Redondo submitted an application for a $200,000 home equity line of credit from a financial institution. She admitted that she provided false financial information in order to obtain the line of credit. Her husband Paul Redondo pleaded guilty to misdemeanor theft from a financial institution. He was sentenced on May 4 to three years' probation, three months home detention, 80 hours of community service, and ordered to pay $101,459 in restitution. (usatttyid71111)
MORAL
She gets the felony conviction and he gets the misdemeanor. She gets time and he gets to go home. Makes you wonder who the “leader of the band” was.
OREGON MORTGAGE BROKER SENTENCED TO 15 MONTHS IN FEDERAL PRISON FOR MORTGAGE FRAUD
FACTS
On Aug, 2, Del Barber Jr. was sentenced by U.S. District Court Judge Michael R. Hogan to 15 months in prison for mortgage fraud and health care fraud and was ordered to pay over $200,000 in restitution to the victims of his frauds.

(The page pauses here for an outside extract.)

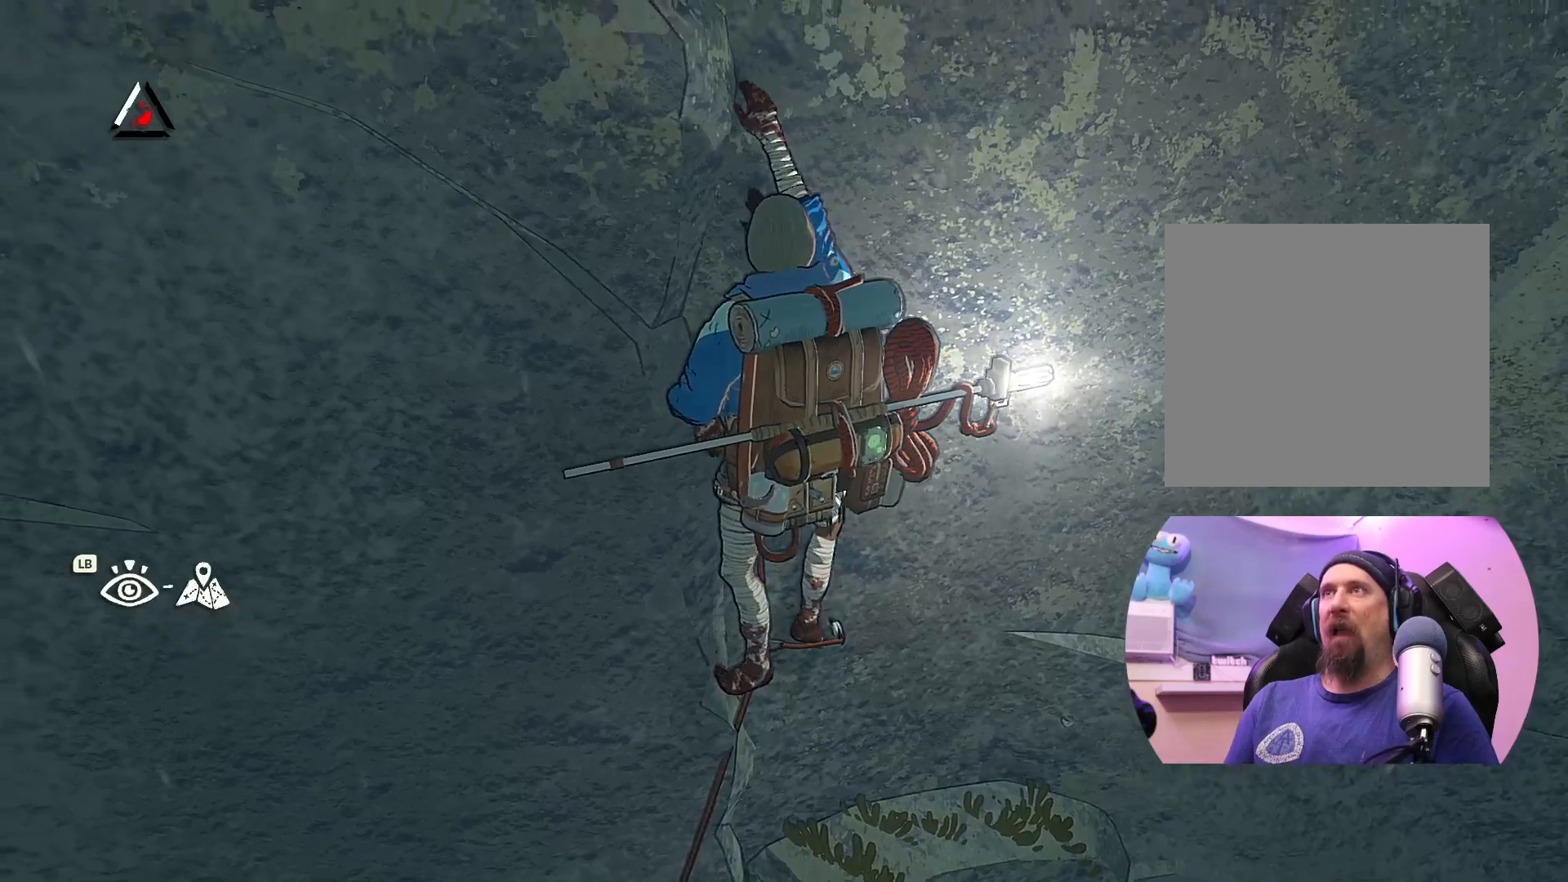
{"buttons": [], "left_stick": "center", "right_stick": "center", "events": [[83, "X", "down"], [250, "left_stick", "left"], [333, "X", "up"], [400, "left_stick", "center"]]}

In November 2009, Barber and 12 other individuals were indicted on a variety of bank and loan fraud charges arising out of the collapse of Desert Sun Development a company previously headquartered in Bend. Barber, a licensed mortgage broker at the time, and the others charged in the indictments caused financial institutions to lose more than $19 million. On June 15, 2010, Barber pled guilty to conspiracy to commit bank fraud, loan application fraud, and wire fraud. Barber admitted to preparing and submitting a false loan application for a DSD employee trying to buy a DSD-built home. The bank foreclosed on the property because the borrowers were unqualified and failed to make payments. Barber is the first of several defendants who have pled guilty in the DSD-related cases to be sentenced.
While on pretrial release for his mortgage fraud-related charges, Barber committed a new federal offense, health care fraud. According to court documents, Barber, after letting his medical insurance lapse, attempted to fraudulently reinstate his medical insurance by faxing his insurance provider a fraudulent letter and check, claiming that he had made his payments and that his insurance had not lapsed. After his claim for reinstatement was denied, defendant engaged in a pattern of harassment and fraud, including making threatening phone calls and harassing visits to his insurance provider, submitting additional fraudulent documents to his insurance provider, and filing a frivolous lawsuit against his insurance provider in state court. (usattyor8211)
MORAL
I have a friend that likes the expression “felony stupid” which I have adopted. Mr. Barber is on bail for a federal offense and goes out and commits another one while on bail! I would say that is felony stupid.
THE INFORMATION CONTAINED HEREIN IS NOT LEGAL ADVICE.